TASK DESCRIPTION: As you print the data below, keep every line exactly as it is and leave the images behind.

+--

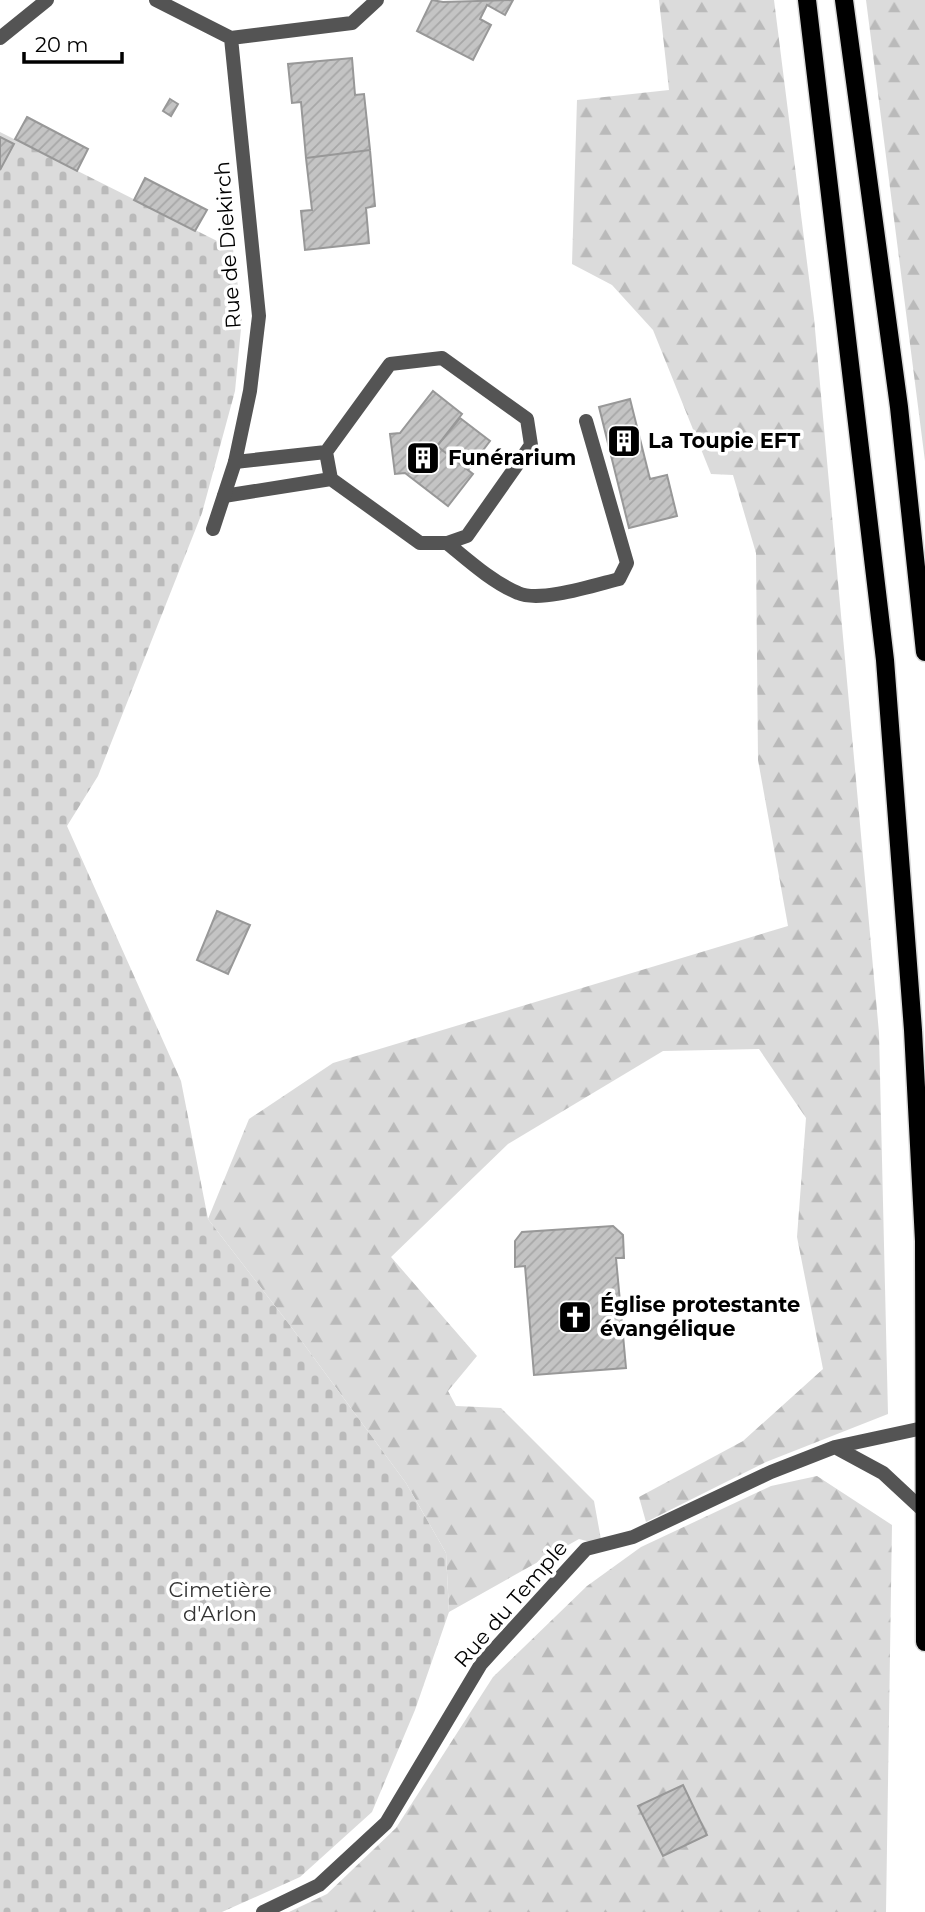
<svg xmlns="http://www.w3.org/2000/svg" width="925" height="1912" viewBox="0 0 925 1912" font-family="Montserrat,sans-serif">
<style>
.forest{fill:url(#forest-firs)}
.cemetery{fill:url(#cemetery-stones)}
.building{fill:url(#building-hatch);stroke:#989898;stroke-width:2}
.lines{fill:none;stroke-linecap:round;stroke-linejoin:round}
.primary-casing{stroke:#dbdbdb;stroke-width:21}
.service{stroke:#545454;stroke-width:14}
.minor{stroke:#545454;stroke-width:14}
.tertiary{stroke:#545454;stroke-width:14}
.primary{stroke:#000;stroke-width:18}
.labels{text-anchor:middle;stroke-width:7;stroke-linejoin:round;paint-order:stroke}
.street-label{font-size:21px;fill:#000;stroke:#fff}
.poi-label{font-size:21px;font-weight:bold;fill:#000;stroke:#fff;text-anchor:start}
.park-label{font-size:21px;fill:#323232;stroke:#fff}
</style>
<defs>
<pattern id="forest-firs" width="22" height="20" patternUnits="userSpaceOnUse" patternTransform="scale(1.75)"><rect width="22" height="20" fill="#dbdbdb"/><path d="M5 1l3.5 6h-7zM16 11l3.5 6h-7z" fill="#bababa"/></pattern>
<pattern id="cemetery-stones" width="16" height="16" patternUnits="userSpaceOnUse" patternTransform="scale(1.75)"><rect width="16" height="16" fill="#dbdbdb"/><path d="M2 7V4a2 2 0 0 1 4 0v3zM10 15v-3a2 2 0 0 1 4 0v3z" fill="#bababa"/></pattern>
<pattern id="building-hatch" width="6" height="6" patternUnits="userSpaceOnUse" patternTransform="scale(1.75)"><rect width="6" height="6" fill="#c4c4c4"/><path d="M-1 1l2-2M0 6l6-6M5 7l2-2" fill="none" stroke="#a7a7a7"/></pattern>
</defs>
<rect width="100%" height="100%" fill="#fff"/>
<path class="forest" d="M 659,0 L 774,0 L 814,318 L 879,1033 L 888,1414 L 766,1462 L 646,1522 L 639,1497 L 743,1441 L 823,1369 L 797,1237 L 806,1118 L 759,1049 L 663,1051 L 508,1144 L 391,1257 L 477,1356 L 448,1391 L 456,1406 L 501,1408 L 594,1501 L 602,1545 L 579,1539 L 449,1612 L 446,1553 L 406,1483 L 292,1328 L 208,1219 L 249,1119 L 333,1063 L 788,926 L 758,760 L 756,553 L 733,475 L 711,474 L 653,330 L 612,285 L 572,264 L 577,100 L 669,90 Z
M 866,0 L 925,0 L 925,461 Z
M 817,1476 L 892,1525 L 886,1912 L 289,1912 L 327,1894 L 396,1828 L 493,1677 L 587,1586 L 641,1547 L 771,1486 Z"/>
<path class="cemetery" d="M 0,132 L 233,249 L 242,318 L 235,391 L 202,513 L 98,776 L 67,826 L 181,1081 L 208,1219 L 292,1328 L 406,1483 L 446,1553 L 449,1612 L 415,1710 L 372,1812 L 300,1877 L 222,1912 L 0,1912 Z"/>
<path class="building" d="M 432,0 L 443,2 L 513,0 L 505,15 L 487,5 L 480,19 L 491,25 L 473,60 L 417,31 Z
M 352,58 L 355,95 L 364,94 L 370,150 L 306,158 L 301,102 L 292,103 L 288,64 Z
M 170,99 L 178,104 L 171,116 L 163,111 Z
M 27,117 L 88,149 L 77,171 L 15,139 Z
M 0,137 L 14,144 L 0,170 Z
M 370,150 L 375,206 L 366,208 L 369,243 L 305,250 L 301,211 L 312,210 L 306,158 Z
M 145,178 L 207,210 L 195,231 L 134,200 Z
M 433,391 L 462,414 L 437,446 L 473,474 L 448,506 L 405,473 L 395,474 L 390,434 L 400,433 Z
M 630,399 L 650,479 L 667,475 L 677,516 L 629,528 L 599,407 Z
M 460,418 L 490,441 L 468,470 L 437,446 Z
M 217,911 L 250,925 L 228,974 L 197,960 Z
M 613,1226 L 623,1235 L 624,1258 L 616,1258 L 626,1368 L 534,1375 L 525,1266 L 515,1267 L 515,1241 L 522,1232 Z
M 683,1785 L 707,1835 L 663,1856 L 638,1806 Z"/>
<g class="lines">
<g class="primary-casing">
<path id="primary" d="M 807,0 L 885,660 L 913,1030 L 924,1241 L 925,1642
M 844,0 L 899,407 L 925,652"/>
</g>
<path class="service" d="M 235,462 L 326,452 L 390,364 L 442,358 L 527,419 L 531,445 L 467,536 L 447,543 L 420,543 L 331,479 L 326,452
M 224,496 L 331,479
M 447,543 C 469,561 492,582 518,593 C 540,603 595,585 619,579 L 627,563 L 586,421"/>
<path class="minor" d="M 156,0 L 231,38 L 259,316 L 250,391 L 235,462 L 213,529
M 231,38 L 352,23 L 377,0
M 835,1447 L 883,1473 L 924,1511
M 263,1912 L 319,1885 L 386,1823 L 481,1664 L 586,1549 L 633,1537 L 771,1472 L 835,1447 L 923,1428"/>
<path class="tertiary" d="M 0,38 L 47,0"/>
<use href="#primary" class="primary"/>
</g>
<defs>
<g id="building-square" transform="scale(1.75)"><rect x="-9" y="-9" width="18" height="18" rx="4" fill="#000" stroke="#fff"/><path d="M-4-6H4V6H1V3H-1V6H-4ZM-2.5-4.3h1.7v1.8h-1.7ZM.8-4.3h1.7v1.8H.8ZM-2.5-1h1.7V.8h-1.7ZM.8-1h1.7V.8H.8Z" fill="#fff"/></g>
<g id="church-square" transform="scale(1.75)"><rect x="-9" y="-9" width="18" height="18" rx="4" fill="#000" stroke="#fff"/><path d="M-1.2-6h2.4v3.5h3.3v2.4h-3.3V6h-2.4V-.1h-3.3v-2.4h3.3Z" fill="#fff"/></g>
</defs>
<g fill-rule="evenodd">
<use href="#building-square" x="624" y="441"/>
<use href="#building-square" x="423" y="458"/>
<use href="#church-square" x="575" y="1317"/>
</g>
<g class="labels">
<g class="street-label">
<text transform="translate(228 245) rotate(-94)" y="7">Rue de Diekirch</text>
<text transform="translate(511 1604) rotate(-49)" y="7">Rue du Temple</text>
</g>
<g class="poi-label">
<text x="648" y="448">La Toupie EFT</text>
<text x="448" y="465">Funérarium</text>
<text x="600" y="1312">Église protestante<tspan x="600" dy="24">évangélique</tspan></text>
</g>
<g class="park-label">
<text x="220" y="1597">Cimetière<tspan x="220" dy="24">d'Arlon</tspan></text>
</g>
</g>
<path d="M24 52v10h98v-10" fill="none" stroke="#000000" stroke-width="3.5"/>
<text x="35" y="52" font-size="21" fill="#000000" stroke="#ffffff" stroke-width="5" paint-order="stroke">20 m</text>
</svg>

+--

REPLY TO THE EXERCISE:
<svg xmlns="http://www.w3.org/2000/svg" width="925" height="1912" viewBox="0 0 925 1912" font-family="Montserrat,sans-serif">
<style>
.forest{fill:url(#forest-firs)}
.cemetery{fill:url(#cemetery-stones)}
.building{fill:url(#building-hatch);stroke:#989898;stroke-width:2}
.lines{fill:none;stroke-linecap:round;stroke-linejoin:round}
.primary-casing{stroke:#dbdbdb;stroke-width:21}
.service{stroke:#545454;stroke-width:14}
.minor{stroke:#545454;stroke-width:14}
.tertiary{stroke:#545454;stroke-width:14}
.primary{stroke:#000;stroke-width:18}
.labels{text-anchor:middle;stroke-width:7;stroke-linejoin:round;paint-order:stroke}
.street-label{font-size:21px;fill:#000;stroke:#fff}
.poi-label{font-size:21px;font-weight:bold;fill:#000;stroke:#fff;text-anchor:start}
.park-label{font-size:21px;fill:#323232;stroke:#fff}
</style>
<defs>
<pattern id="forest-firs" width="22" height="20" patternUnits="userSpaceOnUse" patternTransform="scale(1.75)"><rect width="22" height="20" fill="#dbdbdb"/><path d="M5 1l3.5 6h-7zM16 11l3.5 6h-7z" fill="#bababa"/></pattern>
<pattern id="cemetery-stones" width="16" height="16" patternUnits="userSpaceOnUse" patternTransform="scale(1.75)"><rect width="16" height="16" fill="#dbdbdb"/><path d="M2 7V4a2 2 0 0 1 4 0v3zM10 15v-3a2 2 0 0 1 4 0v3z" fill="#bababa"/></pattern>
<pattern id="building-hatch" width="6" height="6" patternUnits="userSpaceOnUse" patternTransform="scale(1.75)"><rect width="6" height="6" fill="#c4c4c4"/><path d="M-1 1l2-2M0 6l6-6M5 7l2-2" fill="none" stroke="#a7a7a7"/></pattern>
</defs>
<rect width="100%" height="100%" fill="#fff"/>
<path class="forest" d="M 659,0 L 774,0 L 814,318 L 879,1033 L 888,1414 L 766,1462 L 646,1522 L 639,1497 L 743,1441 L 823,1369 L 797,1237 L 806,1118 L 759,1049 L 663,1051 L 508,1144 L 391,1257 L 477,1356 L 448,1391 L 456,1406 L 501,1408 L 594,1501 L 602,1545 L 579,1539 L 449,1612 L 446,1553 L 406,1483 L 292,1328 L 208,1219 L 249,1119 L 333,1063 L 788,926 L 758,760 L 756,553 L 733,475 L 711,474 L 653,330 L 612,285 L 572,264 L 577,100 L 669,90 Z
M 866,0 L 925,0 L 925,461 Z
M 817,1476 L 892,1525 L 886,1912 L 289,1912 L 327,1894 L 396,1828 L 493,1677 L 587,1586 L 641,1547 L 771,1486 Z"/>
<path class="cemetery" d="M 0,132 L 233,249 L 242,318 L 235,391 L 202,513 L 98,776 L 67,826 L 181,1081 L 208,1219 L 292,1328 L 406,1483 L 446,1553 L 449,1612 L 415,1710 L 372,1812 L 300,1877 L 222,1912 L 0,1912 Z"/>
<path class="building" d="M 432,0 L 443,2 L 513,0 L 505,15 L 487,5 L 480,19 L 491,25 L 473,60 L 417,31 Z
M 352,58 L 355,95 L 364,94 L 370,150 L 306,158 L 301,102 L 292,103 L 288,64 Z
M 170,99 L 178,104 L 171,116 L 163,111 Z
M 27,117 L 88,149 L 77,171 L 15,139 Z
M 0,137 L 14,144 L 0,170 Z
M 370,150 L 375,206 L 366,208 L 369,243 L 305,250 L 301,211 L 312,210 L 306,158 Z
M 145,178 L 207,210 L 195,231 L 134,200 Z
M 433,391 L 462,414 L 437,446 L 473,474 L 448,506 L 405,473 L 395,474 L 390,434 L 400,433 Z
M 630,399 L 650,479 L 667,475 L 677,516 L 629,528 L 599,407 Z
M 460,418 L 490,441 L 468,470 L 437,446 Z
M 217,911 L 250,925 L 228,974 L 197,960 Z
M 613,1226 L 623,1235 L 624,1258 L 616,1258 L 626,1368 L 534,1375 L 525,1266 L 515,1267 L 515,1241 L 522,1232 Z
M 683,1785 L 707,1835 L 663,1856 L 638,1806 Z"/>
<g class="lines">
<g class="primary-casing">
<path id="primary" d="M 807,0 L 885,660 L 913,1030 L 924,1241 L 925,1642
M 844,0 L 899,407 L 925,652"/>
</g>
<path class="service" d="M 235,462 L 326,452 L 390,364 L 442,358 L 527,419 L 531,445 L 467,536 L 447,543 L 420,543 L 331,479 L 326,452
M 224,496 L 331,479
M 447,543 C 469,561 492,582 518,593 C 540,603 595,585 619,579 L 627,563 L 586,421"/>
<path class="minor" d="M 156,0 L 231,38 L 259,316 L 250,391 L 235,462 L 213,529
M 231,38 L 352,23 L 377,0
M 835,1447 L 883,1473 L 924,1511
M 263,1912 L 319,1885 L 386,1823 L 481,1664 L 586,1549 L 633,1537 L 771,1472 L 835,1447 L 923,1428"/>
<path class="tertiary" d="M 0,38 L 47,0"/>
<use href="#primary" class="primary"/>
</g>
<defs>
<g id="building-square" transform="scale(1.75)"><rect x="-9" y="-9" width="18" height="18" rx="4" fill="#000" stroke="#fff"/><path d="M-4-6H4V6H1V3H-1V6H-4ZM-2.5-4.3h1.7v1.8h-1.7ZM.8-4.3h1.7v1.8H.8ZM-2.5-1h1.7V.8h-1.7ZM.8-1h1.7V.8H.8Z" fill="#fff"/></g>
<g id="church-square" transform="scale(1.75)"><rect x="-9" y="-9" width="18" height="18" rx="4" fill="#000" stroke="#fff"/><path d="M-1.2-6h2.4v3.5h3.3v2.4h-3.3V6h-2.4V-.1h-3.3v-2.4h3.3Z" fill="#fff"/></g>
</defs>
<g fill-rule="evenodd">
<use href="#building-square" x="624" y="441"/>
<use href="#building-square" x="423" y="458"/>
<use href="#church-square" x="575" y="1317"/>
</g>
<g class="labels">
<g class="street-label">
<text transform="translate(228 245) rotate(-94)" y="7">Rue de Diekirch</text>
<text transform="translate(511 1604) rotate(-49)" y="7">Rue du Temple</text>
</g>
<g class="poi-label">
<text x="648" y="448">La Toupie EFT</text>
<text x="448" y="465">Funérarium</text>
<text x="600" y="1312">Église protestante<tspan x="600" dy="24">évangélique</tspan></text>
</g>
<g class="park-label">
<text x="220" y="1597">Cimetière<tspan x="220" dy="24">d'Arlon</tspan></text>
</g>
</g>
<path d="M24 52v10h98v-10" fill="none" stroke="#000000" stroke-width="3.5"/>
<text x="35" y="52" font-size="21" fill="#000000" stroke="#ffffff" stroke-width="5" paint-order="stroke">20 m</text>
</svg>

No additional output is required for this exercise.